The bathroom door opened and out stepped the grey fox. He was completely nude, as was Toane, because they both admitted they slept better that way, and modesty was kind of moot by this point. He might not have the perfect body, but he had a normal body, and the paunch of a belly, unrefined musculature and average endowment was more endearing than repelling. Toane found himself wondering why the writer was still single, but that question was just none of his business.

" I'm glad you decided to come," the grey fox said, lifting the covers and sliding into the cool, crisp sheets. His thigh was warm resting against Toane's. "Even if we'd just had a brainstorming and proofreading session, I would have been happy. But this is pretty damn cool too."

"You're the one who wrote back," the red fox replied. "Was more than happy to make it, if only to get some meaningful crit."

" Is that what they call it nowadays?" Pierce chuckled, then yawned. "Oh, wow, I'm just gone. If I try to stay awake any longer, I'll get incoherent. Are you gonna stay up with that thing?"

"I've got a few things I want to jot down quick, but I'm winding down," Toane lied.
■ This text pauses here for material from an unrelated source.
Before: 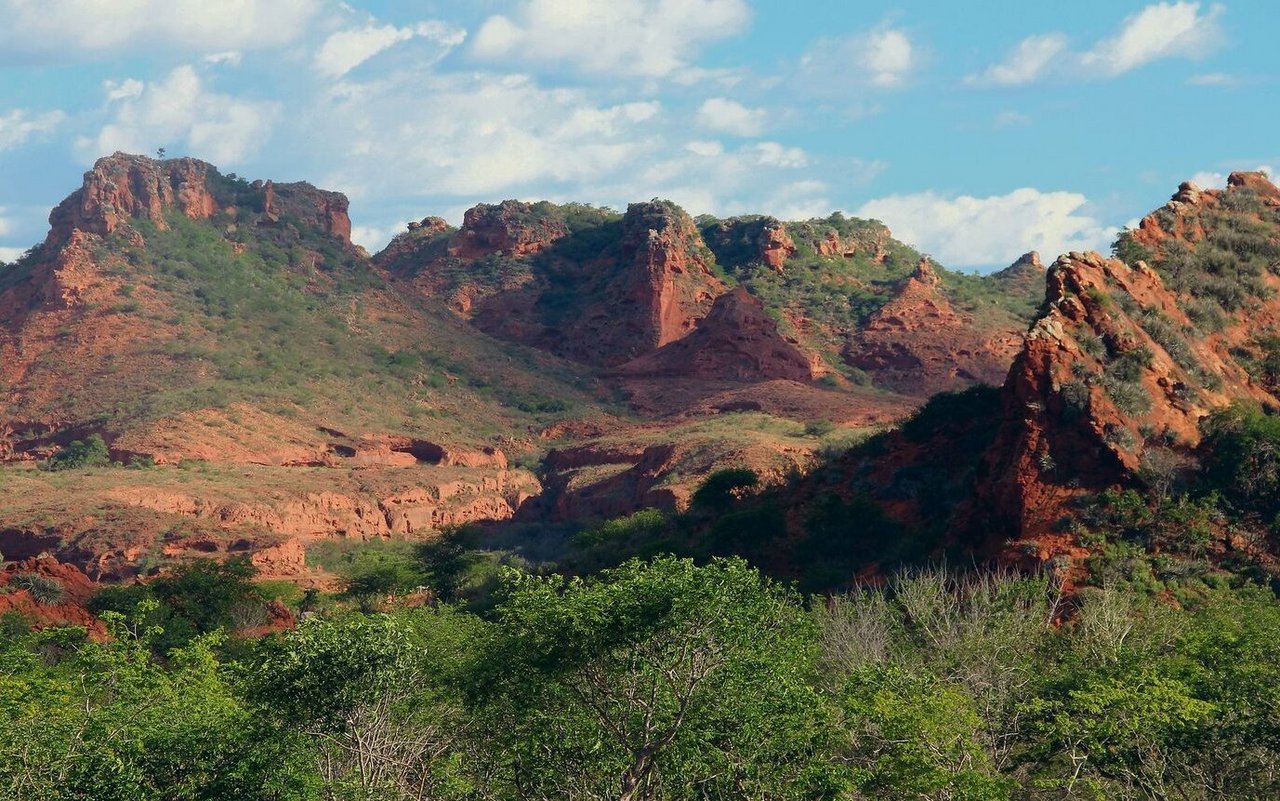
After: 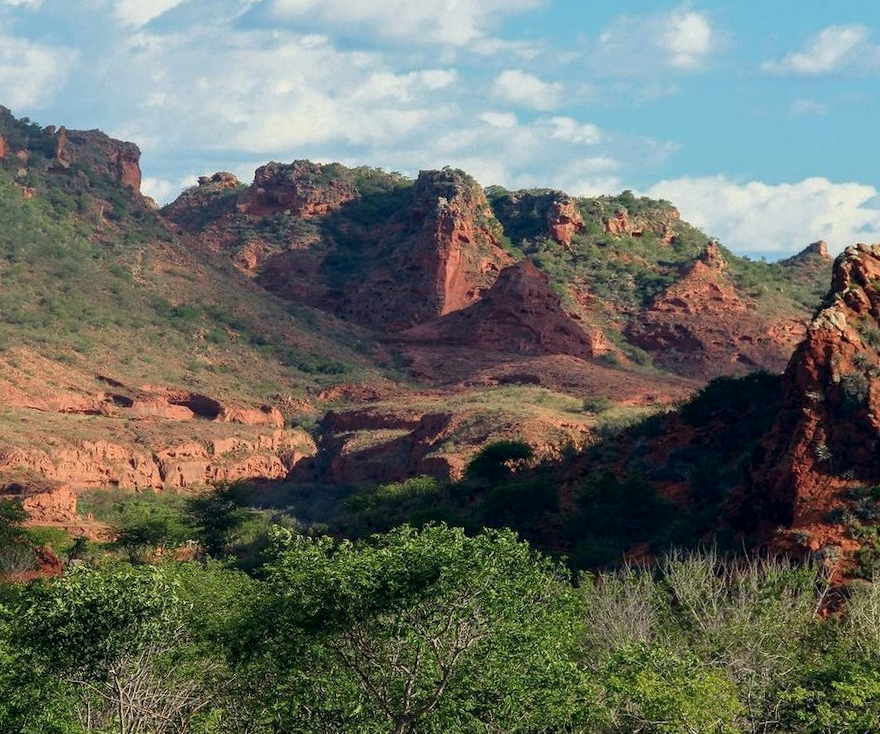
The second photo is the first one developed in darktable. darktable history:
crop and rotate: angle -3.27°, left 14.277%, top 0.028%, right 10.766%, bottom 0.028%
local contrast: detail 130%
He almost wished he was sleepy, so he could sidle up to the grey fox and share the warmth.

" Alright. Well, sleep well, and we can go over more 'notes' in the morning," said Pierce with another of those dramatic faux winks. Then he leaned over and tilted his head, thought better of it, and just pecked the red fox on the cheek instead. "Better leave it til later. Morning kisses are my specialty, and I don't want to give you any half-assed examples of making out."

"You're the master," Toane replied, opening up the notebook and twisting the pen out.

" Quit making me feel old," the grey fox said, yawned, rolled over and went still. Toane lay with the notebook on his lap, eyes closed, listening to Pierce's breathing as it slowed down and became more regular, until he was reasonably sure the writer was asleep. After trying to understand what had happened this evening, all he could do was grin and be thankful. Naked next to Pierce Stanton in his own bed. Unbelievable.

It had been less than three hours since he'd walked through the front door and left behind Toane the timid no-risks amateur writer foxboi. He could still remember every detail, every feeling and scent and most of the words, they were so fresh in his mind. If he didn't get them down now he might never be able to recall them. For now, sleep would wait. But, how to begin?

Just start at the beginning, stupid. Just make it catchy. The red fox put pen to paper, pressing gently as he stroked out the first few words of what he hoped would be a step up in his life:

The train was almost deserted. Nobody left over from rush hour, save for a few stragglers and probably a couple bums. It was dark outside. He read it over, but it left a bad taste in his mouth. "Well, that sucked," he muttered through his teeth, but it was exactly how he'd felt on the train earlier. It was real life, and it was an accurate presentation of what he'd seen and experienced. Maybe the straightforward approach was more about nuance than brute fictional force. The more he wrote, he supposed, the more he would get into his element and incorporate the things his readers would like to see.

With thoughts about the next morning to fuel him, he touched the nib to the paper and drove it home.